With three of its heroes earthbound, the narrative hands them a rescue mission: get some people out of a bus. Why? Why not keep the SHIELD jet in the air, so our guys could blast aliens out of the sky? Well, it keeps the battle raging on multiple levels, and it also makes an important narrative point, one that often goes ignored in superhero narratives: the bad guys have to be after something other than the good guys, and the good guys have to defend something other than themselves. Bruce Wayne has to defend Gotham, not merely address his prepubescent trauma, although it helps if he can do both.
We check in with Black Widow and Hawkeye, the two spies, who share a moment of camaraderie, or what passes for it among spies. Hawkeye, to some extent, is the red in Black Widow’s ledger, and the two of them now reconcile the way SHIELD agents do: by working together to pick off some horrible aliens.

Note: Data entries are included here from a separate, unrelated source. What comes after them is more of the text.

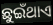
ଛୁଇଁଥାଏ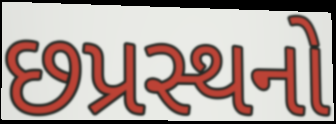
છપ્રસ્થનો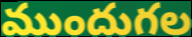
ముందుగల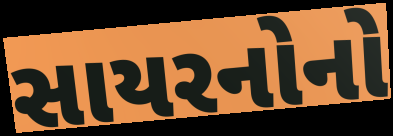
સાયરનોનોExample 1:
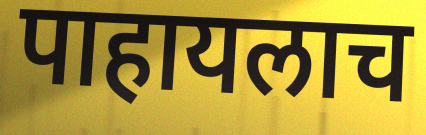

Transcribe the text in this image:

पाहायलाच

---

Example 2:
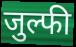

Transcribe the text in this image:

जुल्फी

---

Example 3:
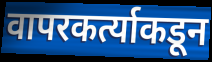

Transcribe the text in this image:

वापरकर्त्याकडून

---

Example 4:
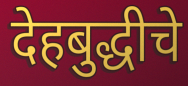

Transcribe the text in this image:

देहबुद्धीचे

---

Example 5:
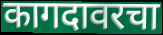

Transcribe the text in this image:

कागदावरचा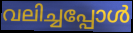
വലിച്ചപ്പോൾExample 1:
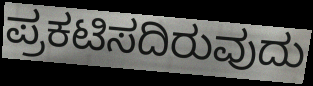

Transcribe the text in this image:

ಪ್ರಕಟಿಸದಿರುವುದು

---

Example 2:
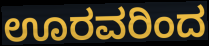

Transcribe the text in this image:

ಊರವರಿಂದ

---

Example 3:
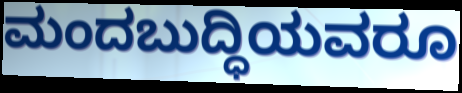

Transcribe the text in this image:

ಮಂದಬುದ್ಧಿಯವರೂ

Capt America stops to give orders to a police officer. The officer, who is unfamiliar with Capt America, balks. Why? The movie could have easily made the officer a Coulson type, a “fan,” but instead it plays the “cynical NY cop” card. The screenplay wants to remind us that Capt America has an image problem, that he is, let’s face it, a boy scout, a do-gooder and kind of a dork. If only the nation he represents had the same qualities in the 21st century! And yet, here on the beleaguered streets of Manhattan, Capt America is living up to the hype. He isn’t a technological genius like Tony Stark, he doesn’t have blood in the battle like Thor and he’s not a duplicitous spy like Black Widow or Hawkeye: he’s a street-level defender of the innocent, which gains the cop’s, and our, respect. Capt America’s anachronism is the red in his ledger, and “defending the innocent” is his answer: after all that has changed in America, that’s still what he’s good at.
Thor joins the earthbound trio in the street, and they realize that they are a necessary lightning-rod of the battle. Without them, the Chitauri will run rampant over the city (with their endgame being — what, exactly? Planetary surrender?). At this point, Bruce shows up on a puttering moped and offers to join in. He says to Capt America that his secret is “I’m always angry,” which both turns conventional Hulk wisdom on its head and suggests another, previously-ignored aspect to Bruce’s personality. If Bruce Banner is “always angry,” why does he do what he does? Does he travel to India to help the sick because he is “always angry” about the way poor people don’t have access to medical care? Does he come to Fury’s helicarrier to help find the Tesseract because he is “always angry” about tyranny? The point seems to be, if Bruce is “always angry,” then the Hulk is an expression of something else, or a controlled response to extreme stimuli. It is something he wills into being. Self-control is Bruce’s red, and his will-of-the-Hulk is his ledger.
In any case, the Hulk brings down the Big Flying Whatsit with one punch, and the battle moves into its next phase.